When a string is indirect and not mutable, the pointer field points to the
string data corresponding to the string, but there is an additional
_StringOutOfLineHeader header before the string data the pointer points to.
This header contains a reference count for the mutable string buffer.
This design allows the __copyinit__ for the String type to guarantee that it
is O(1): it just copies three words of data, and increments the reference count
if indirect and mutable. When checking to see if a string is mutable, the data
is copied to a new buffer when the pointer is to an immutable string or when it
points to a shared buffer. This has no performance impact for short strings
(an important common case) and has very low overhead for anything else.
TOWRITE.
This section contains implementation details about the String type that may be
non-obvious.
As mentioned in the "indirect" representation section, the pointer of an
indirect string may refer to static constant data when the
capacity is 0. This optimization is important because
string literals are very common, and we don't want users to have to worry about
use of String vs StaticString for optimization purposes: most APIs should
just take String for consistency and generality.
There is another reason we set the capacity to 0.
This ensures that any attempt to append or access will
immediately reallocate without extra checks. This is a minor optimization and
simplification of code, but it means that static constant strings will have
capacity=0 but have length=n where n > 0.
Construction from short constant strings (like "foo") loads the string data at
String construction time, which keeps usage of the string direct where
possible.
The String type may contain pointers to static-constant memory, but
nevertheless it is sometimes important to provides mutable slice and mutable
pointer access to the underlying string data. We do this by making lazy
(on-demand) copies of immutable data when the client needs a mutable view.
However, internal-mutation is somewhat rare - the most common string mutation
method is a simple append, and that often needs to reallocate the string. We
want to constrain the API so we don't make unnecessary copies, so we split these
API's into non-mutating with short names e.g. str.unsafe_ptr() and provide
explicit mutable access with _mut suffixed version of these:
def test_copy():
var s0 = String("find")
var s1 = String(s0) # Maintains a pointer to immutable memory
s1.unsafe_ptr_mut()[3] = ord("e")
assert_equal("find", s0)
assert_equal("fine", s1)This keeps the common case fast and simple and avoids allocating memory in many
cases. See the test_string.mojo unit test for more details.
Mojo is a pragmatic language and needs to interoperate with existing C APIs, and
many of them accept nul-terminated strings.
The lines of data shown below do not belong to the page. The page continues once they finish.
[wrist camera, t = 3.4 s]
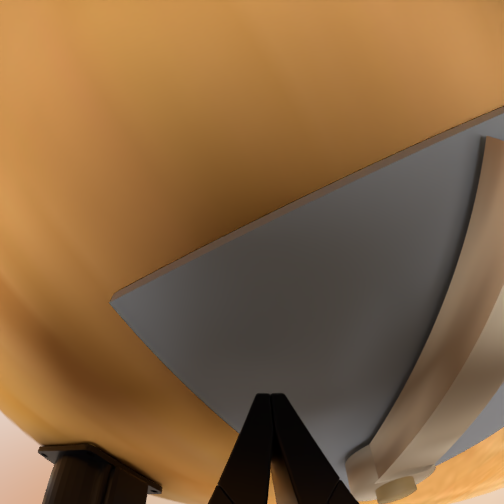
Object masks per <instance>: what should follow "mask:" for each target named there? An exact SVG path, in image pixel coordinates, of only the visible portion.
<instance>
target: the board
mask: <svg viewBox="0 0 504 504" xmlns="http://www.w3.org/2000/svg"><path fill="white" fill-rule="evenodd" d="M486 136H490V137H493V138H496V139H499V140H502V141H504V106H503V107H501V108H499V109H496V110H494V111H491V112H489V113H487V114H484V115H482V116H480V117H477V118H475V119H473V120H470V121H468V122H466V123H463V124H461V125H459V126H456V127H454V128H452V129H450V130H447V131H445V132H443V133H441V134H438V135H436V136H434V137H432V138H429V139H427V140H425V141H423V142H420V143H418V144H416V145H414V146H411V147H409V148H407V149H405V150H403V151H400V152H398V153H396V154H394V155H392V156H389V157H387V158H385V159H383V160H381V161H379V162H376V163H374V164H372V165H370V166H368V167H366V168H363V169H361V170H359V171H357V172H355V173H353V174H351V175H349V176H346V177H344V178H342V179H340V180H338V181H336V182H334V183H332V184H329V185H327V186H325V187H323V188H321V189H319V190H317V191H315V192H313V193H311V194H309V195H307V196H304V197H302V198H300V199H298V200H296V201H294V202H292V203H290V204H288V205H286V206H284V207H282V208H280V209H278V210H276V211H274V212H272V213H270V214H268V215H265V216H263V217H261V218H259V219H257V220H255V221H253V222H251V223H249V224H247V225H245V226H243V227H241V228H239V229H237V230H235V231H233V232H231V233H229V234H227V235H225V236H223V237H221V238H219V239H217V240H215V241H213V242H211V243H210V244H208V245H206V246H204V247H202V248H200V249H198V250H196V251H194V252H192V253H190V254H188V255H186V256H184V257H182V258H180V259H178V260H176V261H174V262H173V263H171V264H169V265H167V266H165V267H163V268H161V269H159V270H157V271H155V272H153V273H151V274H149V275H148V276H146V277H144V278H142V279H140V280H138V281H136V282H134V283H132V284H131V285H129V286H127V287H125V288H123V289H121V290H119V291H117V292H116V293H114V295H113V297H112V298H111V300H110V302H109V303H110V305H111V306H112V307H113V308H114V309H115V311H116V312H117V313H118V314H119V315H120V316H121V318H122V319H123V320H124V321H125V322H126V323H127V324H128V326H129V327H130V328H131V329H132V330H133V331H134V332H135V333H136V335H137V336H138V337H139V338H140V339H141V340H142V341H143V342H144V343H145V344H146V346H147V347H148V348H149V349H150V350H151V351H152V352H153V353H154V354H155V355H156V356H157V357H158V358H159V359H160V360H161V361H162V362H163V363H164V364H165V365H166V366H167V367H168V368H169V370H170V371H171V372H172V373H173V374H174V375H175V376H176V377H178V378H179V379H180V380H181V381H182V382H183V383H184V384H185V385H186V386H187V387H188V388H189V389H190V390H191V391H192V392H193V393H194V394H195V395H196V396H197V397H198V398H199V399H201V400H202V401H203V402H204V403H205V404H206V405H207V406H208V407H209V408H210V409H211V410H213V411H214V412H215V413H216V414H217V415H218V416H219V417H220V418H222V419H223V420H224V421H225V422H226V423H227V424H229V425H230V426H231V427H232V428H233V429H234V430H236V431H237V432H238V433H239V434H240V431H241V429H242V427H243V424H244V422H245V419H246V417H247V415H248V412H249V410H250V407H251V405H252V402H253V400H254V397H255V395H256V394H257V393H269V394H271V393H284V394H285V395H286V396H287V398H288V400H289V401H290V403H291V404H292V406H293V408H294V409H295V411H296V412H297V414H298V415H299V417H300V418H301V420H302V422H303V423H304V425H305V426H306V428H307V429H308V431H309V432H310V434H311V435H312V437H313V438H314V440H315V441H316V443H317V444H318V446H319V447H320V449H321V450H322V452H323V453H324V455H325V456H326V458H327V459H328V461H329V462H330V464H331V465H332V467H333V468H334V470H335V471H336V473H337V474H338V476H339V477H340V479H339V480H342V481H343V483H344V484H345V486H346V487H347V488H348V490H349V491H350V487H349V482H348V477H347V472H346V468H345V463H346V461H347V460H348V458H349V457H350V456H351V455H353V454H354V453H355V452H357V451H358V450H360V449H362V448H363V447H365V446H367V445H369V444H370V443H371V441H372V440H373V438H374V437H375V435H376V434H377V432H378V430H379V429H380V427H381V426H382V424H383V422H384V421H385V419H386V417H387V416H388V414H389V413H390V411H391V409H392V407H393V406H394V404H395V402H396V400H397V399H398V397H399V395H400V393H401V392H402V390H403V388H404V386H405V384H406V382H407V380H408V379H409V377H410V375H411V373H412V371H413V369H414V367H415V365H416V363H417V361H418V359H419V357H420V355H421V353H422V351H423V348H424V346H425V344H426V342H427V340H428V338H429V335H430V333H431V331H432V329H433V326H434V324H435V322H436V319H437V317H438V314H439V312H440V309H441V307H442V304H443V302H444V299H445V297H446V294H447V291H448V289H449V286H450V283H451V280H452V278H453V275H454V272H455V269H456V266H457V263H458V260H459V257H460V253H461V250H462V247H463V244H464V240H465V237H466V233H467V230H468V226H469V222H470V218H471V214H472V210H473V206H474V202H475V198H476V193H477V189H478V184H479V179H480V174H481V168H482V163H483V157H484V150H485V143H486ZM503 427H504V382H503V383H502V385H501V386H500V388H499V389H498V390H497V392H496V393H495V395H494V396H493V397H492V399H491V400H490V401H489V403H488V404H487V405H486V407H485V408H484V409H483V410H482V412H481V413H480V414H479V415H478V417H477V418H476V419H475V420H474V422H473V423H472V424H471V425H470V426H469V427H468V429H467V430H466V431H465V432H464V433H463V434H462V436H461V437H460V438H459V439H458V440H457V441H456V442H455V443H454V444H453V445H452V447H451V448H450V449H449V450H448V451H447V452H446V453H445V454H444V455H443V456H442V457H441V458H440V459H439V460H438V461H437V462H436V463H435V466H436V465H439V464H441V463H443V462H445V461H447V460H448V459H450V458H452V457H454V456H456V455H458V454H460V453H462V452H464V451H465V450H467V449H469V448H471V447H472V446H474V445H476V444H477V443H479V442H481V441H483V440H484V439H486V438H487V437H489V436H491V435H492V434H494V433H495V432H497V431H498V430H500V429H501V428H503Z"/></svg>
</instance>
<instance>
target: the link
mask: <svg viewBox="0 0 504 504" xmlns="http://www.w3.org/2000/svg"><path fill="white" fill-rule="evenodd" d="M503 382H504V141H502V140H499V139H496V138H493V137H490V136H486V143H485V150H484V157H483V163H482V168H481V174H480V179H479V184H478V189H477V193H476V198H475V202H474V206H473V210H472V214H471V218H470V222H469V226H468V230H467V233H466V237H465V240H464V244H463V247H462V250H461V253H460V257H459V260H458V263H457V266H456V269H455V272H454V275H453V278H452V280H451V283H450V286H449V289H448V291H447V294H446V297H445V299H444V302H443V304H442V307H441V309H440V312H439V314H438V317H437V319H436V322H435V324H434V326H433V329H432V331H431V333H430V335H429V338H428V340H427V342H426V344H425V346H424V348H423V351H422V353H421V355H420V357H419V359H418V361H417V363H416V365H415V367H414V369H413V371H412V373H411V375H410V377H409V379H408V380H407V382H406V384H405V386H404V388H403V390H402V392H401V393H400V395H399V397H398V399H397V400H396V402H395V404H394V406H393V407H392V409H391V411H390V413H389V414H388V416H387V417H386V419H385V421H384V422H383V424H382V426H381V427H380V429H379V430H378V432H377V434H376V435H375V437H374V438H373V440H372V441H371V443H370V444H369V445H367V446H365V447H363V448H362V449H360V450H358V451H357V452H355V453H354V454H353V455H351V456H350V457H349V458H348V460H347V461H346V463H345V468H346V472H347V477H348V482H349V487H350V492H351V494H352V495H353V496H354V498H355V499H356V500H357V501H370V500H376V499H377V501H378V503H379V504H385V503H389V502H393V501H396V500H399V499H402V498H404V497H406V496H408V495H410V494H412V493H413V492H415V491H416V490H417V487H416V484H418V483H420V482H421V481H423V480H424V479H426V478H427V477H428V476H430V475H431V474H432V473H433V472H434V470H435V468H436V467H435V463H436V462H437V461H438V460H439V459H440V458H441V457H442V456H443V455H444V454H445V453H446V452H447V451H448V450H449V449H450V448H451V447H452V445H453V444H454V443H455V442H456V441H457V440H458V439H459V438H460V437H461V436H462V434H463V433H464V432H465V431H466V430H467V429H468V427H469V426H470V425H471V424H472V423H473V422H474V420H475V419H476V418H477V417H478V415H479V414H480V413H481V412H482V410H483V409H484V408H485V407H486V405H487V404H488V403H489V401H490V400H491V399H492V397H493V396H494V395H495V393H496V392H497V390H498V389H499V388H500V386H501V385H502V383H503Z"/></svg>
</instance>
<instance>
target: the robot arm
mask: <svg viewBox="0 0 504 504" xmlns="http://www.w3.org/2000/svg"><path fill="white" fill-rule="evenodd" d="M38 453H39V454H41V455H42V456H43V457H45V458H46V459H47V460H49V461H51V462H52V463H53V464H54V467H53V470H52V473H51V476H50V479H49V483H48V486H47V489H46V492H45V495H44V499H43V502H42V504H146V498H147V494H161V493H162V487H161V486H159V485H158V484H156V483H154V482H152V481H150V480H148V479H146V478H145V477H143V476H141V475H139V474H138V473H136V472H134V471H133V470H131V469H129V468H128V467H126V466H124V465H123V464H121V463H119V462H118V461H116V460H115V459H113V458H112V457H110V456H109V455H107V454H106V453H104V452H103V451H101V450H100V449H98V448H97V447H95V446H92V445H89V444H80V445H66V446H43V447H39V450H38ZM270 470H271V473H272V479H273V484H274V490H275V496H276V502H277V504H359V503H358V502H357V500H356V499H355V498H354V496H353V495H352V494H351V492H350V491H349V490H348V488H347V487H346V486H345V484H344V483H343V481H342V480H339V479H340V477H339V476H338V474H337V473H336V471H335V470H334V468H333V467H332V465H331V464H330V462H329V461H328V459H327V458H326V456H325V455H324V453H323V452H322V450H321V449H320V447H319V446H318V444H317V443H316V441H315V440H314V438H313V437H312V435H311V434H310V432H309V431H308V429H307V428H306V426H305V425H304V423H303V422H302V420H301V418H300V417H299V415H298V414H297V412H296V411H295V409H294V408H293V406H292V404H291V403H290V401H289V400H288V398H287V396H286V395H285V394H284V393H271V394H269V393H257V394H256V395H255V397H254V400H253V402H252V405H251V407H250V410H249V412H248V415H247V417H246V419H245V422H244V424H243V427H242V429H241V431H240V434H239V436H238V439H237V441H236V443H235V446H234V448H233V450H232V452H231V455H230V457H229V459H228V462H227V464H226V466H225V468H224V471H223V473H222V475H221V477H220V480H219V482H218V485H217V486H216V488H215V490H214V492H213V494H212V497H211V498H210V500H209V502H208V504H267V500H268V490H269V480H270Z"/></svg>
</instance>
To do so, String provides a
str.unsafe_cstr_ptr() method that will produce an UnsafePointer that is
guaranteed to be nul terminated.
Nul termination is a bit of a nuisance: it makes appending to strings slower,
it prevents referring to slices into the middle of static strings, it can be
incorrect if the string contains an embedded nul, and it is unnecessary for the
vast majority of strings. Nevertheless, this is still an important feature for
String to provide support for.
String's approach is to take a lazy-approach: it only guarantees
nul-termination when the str.unsafe_cstr_ptr() method is called. This requires
the str.unsafe_cstr_ptr() method to be a mutating method (because it can
modify the underlying string data). String keeps track of whether a nul has
been added to make future queries more efficient with the
FLAG_HAS_NUL_TERMINATOR. The Mojo compiler guarantees that data pointed to
by the StringLiteral type is always nul terminated: these guarantees work
together so Mojo never needs to make a copy of a string literal when passed to
a C string - it remembers the nul is there, which avoids having to mutate it.